### The task:
Each line below has to be set down again exactly.

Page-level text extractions
------------------------------------------------------------------------
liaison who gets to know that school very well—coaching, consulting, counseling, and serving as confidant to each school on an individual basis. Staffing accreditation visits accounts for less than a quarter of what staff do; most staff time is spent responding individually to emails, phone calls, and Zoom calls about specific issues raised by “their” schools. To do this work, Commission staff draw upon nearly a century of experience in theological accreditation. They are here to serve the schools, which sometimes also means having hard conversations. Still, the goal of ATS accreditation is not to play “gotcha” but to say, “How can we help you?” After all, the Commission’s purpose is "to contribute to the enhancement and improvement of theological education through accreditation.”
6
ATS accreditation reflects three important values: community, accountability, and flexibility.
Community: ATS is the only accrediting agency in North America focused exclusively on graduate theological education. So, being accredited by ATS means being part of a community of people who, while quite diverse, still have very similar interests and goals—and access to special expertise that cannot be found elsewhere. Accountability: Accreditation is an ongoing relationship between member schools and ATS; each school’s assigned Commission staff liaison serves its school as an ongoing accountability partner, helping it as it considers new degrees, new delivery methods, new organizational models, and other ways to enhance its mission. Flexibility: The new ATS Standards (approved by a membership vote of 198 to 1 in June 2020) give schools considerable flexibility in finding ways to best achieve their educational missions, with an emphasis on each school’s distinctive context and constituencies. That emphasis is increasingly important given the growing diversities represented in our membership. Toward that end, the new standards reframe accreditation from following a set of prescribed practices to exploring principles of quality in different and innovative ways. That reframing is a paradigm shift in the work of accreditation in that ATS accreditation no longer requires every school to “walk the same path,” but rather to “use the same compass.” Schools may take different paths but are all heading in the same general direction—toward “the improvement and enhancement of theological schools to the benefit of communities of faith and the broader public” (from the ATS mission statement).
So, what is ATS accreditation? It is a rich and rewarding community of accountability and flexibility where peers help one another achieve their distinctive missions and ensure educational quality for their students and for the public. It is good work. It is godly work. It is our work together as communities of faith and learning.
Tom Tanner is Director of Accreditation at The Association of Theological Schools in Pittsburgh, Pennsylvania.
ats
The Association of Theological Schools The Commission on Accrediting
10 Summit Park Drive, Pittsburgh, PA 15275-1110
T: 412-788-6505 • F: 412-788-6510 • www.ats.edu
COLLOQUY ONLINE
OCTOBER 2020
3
------------------------------------------------------------------------
### Task output:
liaison who gets to know that school very well—coaching, consulting, counseling, and serving as confidant to each school on an individual basis. Staffing accreditation visits accounts for less than a quarter of what staff do; most staff time is spent responding individually to emails, phone calls, and Zoom calls about specific issues raised by “their” schools. To do this work, Commission staff draw upon nearly a century of experience in theological accreditation. They are here to serve the schools, which sometimes also means having hard conversations. Still, the goal of ATS accreditation is not to play “gotcha” but to say, “How can we help you?” After all, the Commission’s purpose is "to contribute to the enhancement and improvement of theological education through accreditation.”
6
ATS accreditation reflects three important values: community, accountability, and flexibility.
Community: ATS is the only accrediting agency in North America focused exclusively on graduate theological education. So, being accredited by ATS means being part of a community of people who, while quite diverse, still have very similar interests and goals—and access to special expertise that cannot be found elsewhere. Accountability: Accreditation is an ongoing relationship between member schools and ATS; each school’s assigned Commission staff liaison serves its school as an ongoing accountability partner, helping it as it considers new degrees, new delivery methods, new organizational models, and other ways to enhance its mission. Flexibility: The new ATS Standards (approved by a membership vote of 198 to 1 in June 2020) give schools considerable flexibility in finding ways to best achieve their educational missions, with an emphasis on each school’s distinctive context and constituencies. That emphasis is increasingly important given the growing diversities represented in our membership. Toward that end, the new standards reframe accreditation from following a set of prescribed practices to exploring principles of quality in different and innovative ways. That reframing is a paradigm shift in the work of accreditation in that ATS accreditation no longer requires every school to “walk the same path,” but rather to “use the same compass.” Schools may take different paths but are all heading in the same general direction—toward “the improvement and enhancement of theological schools to the benefit of communities of faith and the broader public” (from the ATS mission statement).
So, what is ATS accreditation? It is a rich and rewarding community of accountability and flexibility where peers help one another achieve their distinctive missions and ensure educational quality for their students and for the public. It is good work. It is godly work. It is our work together as communities of faith and learning.
Tom Tanner is Director of Accreditation at The Association of Theological Schools in Pittsburgh, Pennsylvania.
ats
The Association of Theological Schools The Commission on Accrediting
10 Summit Park Drive, Pittsburgh, PA 15275-1110
T: 412-788-6505 • F: 412-788-6510 • www.ats.edu
COLLOQUY ONLINE
OCTOBER 2020
3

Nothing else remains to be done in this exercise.